As of December 2019, the mine had 612Mt of Cu, 612Mt of Au, 612Mt of Ag, 612Mt of Mo in the proven and probable reserves category totalled 524Mt grading 0.43% Cu, 0.16g/t Au, 2.04g/t Ag, and 0.03% Mo.
Open-pit mining at Bingham Canyon
The Bingham Canyon pit is now 2.5 miles-wide and very deep. Mining uses a rotary drilling/blasting – shovel/truck – in-pit crushing system, with two to four blasts a day. To contain costs, management has been quick to utilise the most cost-effective drilling, loading and haulage equipment and management tools available.
One of the first of the series of major investments was an in-pit, semi-mobile gyratory crushing unit linked to the Copperton Concentrator by an 8km conveyor system. This reduced haulage distances from the working faces substantially but even so the mine needs a large fleet of Caterpillar mechanical drive and Komatsu electric-drive trucks, mostly of 218t-capacity, to service ten P&H electric rope shovels.
Dispatching is by the Modular Mining computerised system and Bingham also utilises Thunderbird Pacific’s drill monitoring and logging systems. Both GPS and Glonass are used for precise drill positioning. Germany’s MAN Takraf has upgraded and relocated the semi-mobile in-pit crushing plant and conveyor system to keep trucking distances down.

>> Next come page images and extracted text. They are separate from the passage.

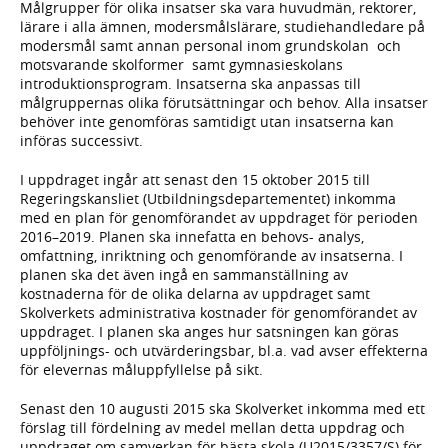
Målgrupper för olika insatser ska vara huvudmän, rektorer,
lärare i alla ämnen, modersmålslärare, studiehandledare på
modersmål samt annan personal inom grundskolan och
motsvarande skolformer samt gymnasieskolans
introduktionsprogram. Insatserna ska anpassas till
målgruppernas olika förutsättningar och behov. Alla insatser
behöver inte genomföras samtidigt utan insatserna kan
införas successivt.
I uppdraget ingår att senast den 15 oktober 2015 till
Regeringskansliet (Utbildningsdepartementet) inkomma
med en plan för genomförandet av uppdraget för perioden
2016–2019. Planen ska innefatta en behovs- analys,
omfattning, inriktning och genomförande av insatserna. I
planen ska det även ingå en sammanställning av
kostnaderna för de olika delarna av uppdraget samt
Skolverkets administrativa kostnader för genomförandet av
uppdraget. I planen ska anges hur satsningen kan göras
uppföljnings- och utvärderingsbar, bl.a. vad avser effekterna
för elevernas måluppfyllelse på sikt.
Senast den 10 augusti 2015 ska Skolverket inkomma med ett
förslag till fördelning av medel mellan detta uppdrag och
uppdraget om samverkan för bästa skola (U2015/3357/S) för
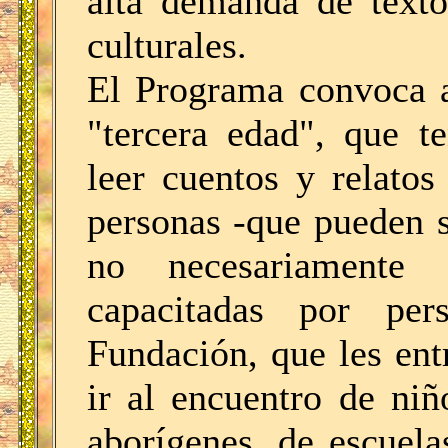
alta demanda de texto
culturales.
El Programa convoca a
"tercera edad", que t
leer cuentos y relatos
personas -que pueden 
no necesariamente
capacitadas por per
Fundación, que les ent
ir al encuentro de ni
aborígenes, de escuel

The Copperton concentrator was expanded in 1992 and fitted with some of the world’s largest SAG and ball mills, and large flotation cells. There are four grinding and flotation lines, sequentially yielding a copper and molybdenum concentrate. The copper concentrate is piped 27km to the smelter. Until its closure in mid-2001, the older North plant supplied about 20% of the copper concentrate for smelting.
The current smelting facilities are the result of major investment, comprising a new primary flash smelter and flash converter system, designed by Outokumpu with input from Kennecott, plus a slag treatment plant. The converter treats matte that has been granulated and powdered. The 98.6% copper from the new converter is refined to 99.5% copper in two anode furnaces.

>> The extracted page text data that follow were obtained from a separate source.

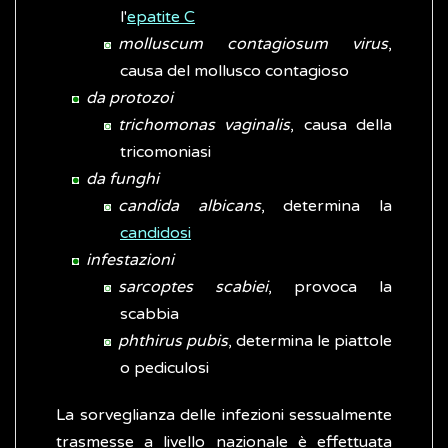
l'
epatite C
molluscum contagiosum virus
,
causa del mollusco contagioso
da protozoi
trichomonas vaginalis
, causa della
tricomoniasi
da funghi
candida albicans
, determina la
candidosi
infestazioni
sarcoptes scabiei
, provoca la
scabbia
phthirus pubis
, determina le piattole
o pediculosi
La sorveglianza delle infezioni sessualmente
trasmesse a livello nazionale è effettuata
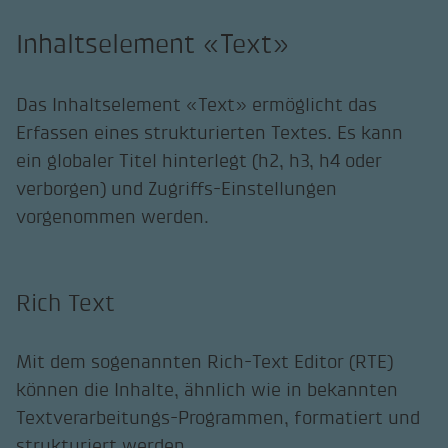
Inhaltselement «Text»
Das Inhaltselement «Text» ermöglicht das
Erfassen eines strukturierten Textes. Es kann
ein globaler Titel hinterlegt (h2, h3, h4 oder
verborgen) und Zugriffs-Einstellungen
vorgenommen werden.
Rich Text
Mit dem sogenannten Rich-Text Editor (RTE)
können die Inhalte, ähnlich wie in bekannten
Textverarbeitungs-Programmen, formatiert und
strukturiert werden.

Cast anodes are railed 3km to the refinery’s electrolytic tank house, where marketable high-purity copper is produced and the gold and silver content of the concentrate is also recovered.

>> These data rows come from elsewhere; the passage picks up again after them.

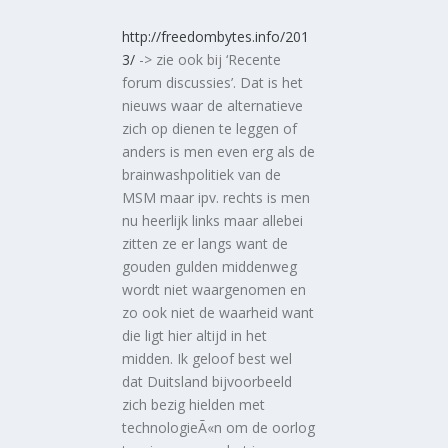
http://freedombytes.info/201
3/
-> zie ook bij ‘Recente
forum discussies’. Dat is het
nieuws waar de alternatieve
zich op dienen te leggen of
anders is men even erg als de
brainwashpolitiek van de
MSM maar ipv. rechts is men
nu heerlijk links maar allebei
zitten ze er langs want de
gouden gulden middenweg
wordt niet waargenomen en
zo ook niet de waarheid want
die ligt hier altijd in het
midden. Ik geloof best wel
dat Duitsland bijvoorbeeld
zich bezig hielden met
technologieÃ«n om de oorlog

Production at Bingham Canyon mine
Having been regarded as a minor contributor to income at the Bingham Canyon mine, increased world demand for molybdenum made it very important. Income from moly sales was just $30m in 2002 but rose to $700m in 2005. The 2008 mine plan was modified to include areas of higher moly content, even at the expense of copper, while the concentrator has also been fine-tuned to optimise moly recoveries, with a second expansion of the moly-recovery circuit commissioned in mid-2006.
In order to improve efficiency, Rio built a $340m autoclave process in Magna to produce molybdenum instead of outsourcing. The Bingham Canyon mine has generated about 2.7Mt of refined copper, 3.3Moz of gold, 35.18Moz silver, and 200Mlb of molybdenum since 2008. In 2019, the project mined 186,800t of copper, 234,700oz of gold, 11,200t of molybdenum, and 2.81Moz of silver.